At the time when investors were looking for a helping hand to develop the capital market, the newly introduced tax rule has demotivated the investors. The excess flow of right and bonus shares have already exceeded the demand and it was the time investors were expecting some developmental works that could uplift the demand. Introduction of Online trading, entrance of NRNs, Broker license for banks were some of the tasks which could contribute to invite new investors in the market. Investors were in need of such policies that could motivate new investors as well as companies to enter the stock market. But the introduction of unscientific and unplanned tax system has resented the investors and as a result investors are now on a protest and have urged the broker companies to not place any orders.
What actually happened ?
As per the provision in Income Tax Act 2058 Inland Revenue Department has directed NEPSE to charge the Capital gain tax on the basis of the Par value as the cost price of bonus and right shares. Previously it was calculated considering the base rate published by the company after the price adjustment. Now the companies won't published the base rate rather the face value will be considered for calculation of the Capital Gain Tax.

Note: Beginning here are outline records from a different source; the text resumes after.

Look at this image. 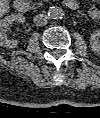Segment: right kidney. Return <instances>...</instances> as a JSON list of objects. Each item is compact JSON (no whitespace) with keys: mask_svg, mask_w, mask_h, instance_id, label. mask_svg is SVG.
Returning a JSON list of instances; mask_svg holds the SVG:
<instances>
[{"mask_svg":"<svg viewBox=\"0 0 100 118\" xmlns=\"http://www.w3.org/2000/svg\"><path fill=\"white\" fill-rule=\"evenodd\" d=\"M24 22V18L21 15H9L4 19L0 20V45L5 48H15L18 45L17 40H10L7 37V29L10 24L13 22Z\"/></svg>","mask_w":100,"mask_h":118,"instance_id":"ca27d5eb","label":"right kidney"}]
</instances>
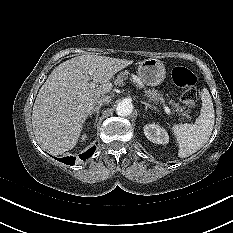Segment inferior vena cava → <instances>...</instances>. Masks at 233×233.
Returning a JSON list of instances; mask_svg holds the SVG:
<instances>
[{
	"instance_id": "602c4592",
	"label": "inferior vena cava",
	"mask_w": 233,
	"mask_h": 233,
	"mask_svg": "<svg viewBox=\"0 0 233 233\" xmlns=\"http://www.w3.org/2000/svg\"><path fill=\"white\" fill-rule=\"evenodd\" d=\"M111 101V97L108 95H105L101 97L99 100L96 101L97 106H102L104 104H108Z\"/></svg>"
}]
</instances>
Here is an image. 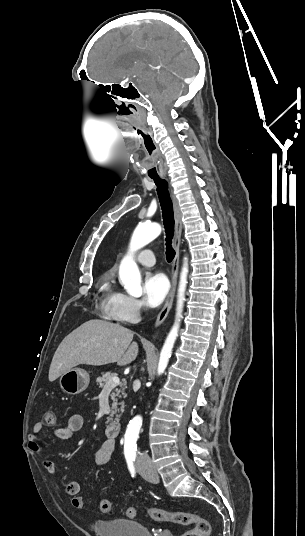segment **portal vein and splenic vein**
Here are the masks:
<instances>
[{
    "label": "portal vein and splenic vein",
    "mask_w": 305,
    "mask_h": 536,
    "mask_svg": "<svg viewBox=\"0 0 305 536\" xmlns=\"http://www.w3.org/2000/svg\"><path fill=\"white\" fill-rule=\"evenodd\" d=\"M116 384H120V380L119 378H117V376H114V378H111L110 382H107V384H105L104 390L105 388H113V386H116Z\"/></svg>",
    "instance_id": "18ae733b"
}]
</instances>
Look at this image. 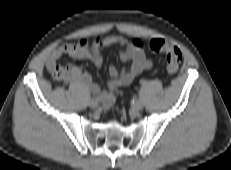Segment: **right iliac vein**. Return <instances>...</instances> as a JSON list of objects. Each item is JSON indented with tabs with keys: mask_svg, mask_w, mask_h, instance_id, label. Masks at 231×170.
Listing matches in <instances>:
<instances>
[{
	"mask_svg": "<svg viewBox=\"0 0 231 170\" xmlns=\"http://www.w3.org/2000/svg\"><path fill=\"white\" fill-rule=\"evenodd\" d=\"M89 106L92 108V109H97L99 107V102L95 99H92L90 102H89Z\"/></svg>",
	"mask_w": 231,
	"mask_h": 170,
	"instance_id": "right-iliac-vein-1",
	"label": "right iliac vein"
}]
</instances>
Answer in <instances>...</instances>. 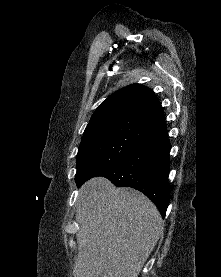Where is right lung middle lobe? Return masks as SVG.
<instances>
[{
  "instance_id": "1",
  "label": "right lung middle lobe",
  "mask_w": 221,
  "mask_h": 277,
  "mask_svg": "<svg viewBox=\"0 0 221 277\" xmlns=\"http://www.w3.org/2000/svg\"><path fill=\"white\" fill-rule=\"evenodd\" d=\"M139 123L103 125L85 130L77 154V183L101 174L121 161L143 138Z\"/></svg>"
}]
</instances>
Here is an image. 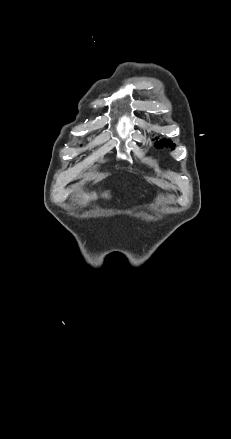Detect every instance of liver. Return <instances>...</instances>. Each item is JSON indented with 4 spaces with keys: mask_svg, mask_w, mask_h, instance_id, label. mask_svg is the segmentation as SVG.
<instances>
[{
    "mask_svg": "<svg viewBox=\"0 0 231 439\" xmlns=\"http://www.w3.org/2000/svg\"><path fill=\"white\" fill-rule=\"evenodd\" d=\"M102 196L108 198V193H104ZM83 198L84 202L87 203L89 200H96L97 194L95 192L91 194H83Z\"/></svg>",
    "mask_w": 231,
    "mask_h": 439,
    "instance_id": "1",
    "label": "liver"
}]
</instances>
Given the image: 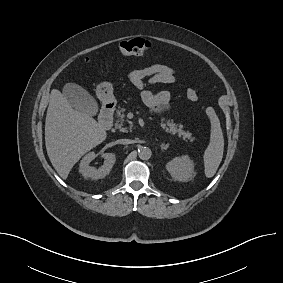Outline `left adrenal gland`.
I'll return each mask as SVG.
<instances>
[{
  "mask_svg": "<svg viewBox=\"0 0 283 283\" xmlns=\"http://www.w3.org/2000/svg\"><path fill=\"white\" fill-rule=\"evenodd\" d=\"M169 145H170V144H163V143H162V144L160 145V148H161V150H167V149L169 148Z\"/></svg>",
  "mask_w": 283,
  "mask_h": 283,
  "instance_id": "obj_1",
  "label": "left adrenal gland"
}]
</instances>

It is a well known fact that Bonus and Right shares doesn't increase a shareholder's weath. The weath remains unchanged as the share price decreases and the quantity increases. With the introduction of this new rule, shareholders will now be bound to pay a capital gain tax at the time when there's no gain. This rule has demoralized the shareholders and will definately make people to think twice before stepping in the stock market.
What Shareholders Say ?
"This is a worst decision ever", said an investor Mr. Mahesh Neupane. "We Nepalese Investors, who were already paying high charges, are now bound to pay capital gain based on the face value. This is really unscientific and unjustified. We happily accepted the increased capital gain tax rate of 7.5% but the new rule by IRD is unacceptable. This action is no different than that done by theives and thugs" He further added.
Another Investor Mr. Bishnu Basyal said "Nepalese were already paying tax on capital gain, but the capital loss born by investors were never adjusted with the gain. The taxes and charges were already high, and now another hammer has fallen on the investors head. This is a high time for investors to raise voice against this ill practice."
What can be done ?
As per the investors, the government should back from the previous decision. The previous rule regarding base rate was scientific enough and in favour of all the stakeholders. The new coercioned rule is false, unplanned and the one with dangerous consequences.
However, the concerned department has not shown any sign of addressing the investors demand yet.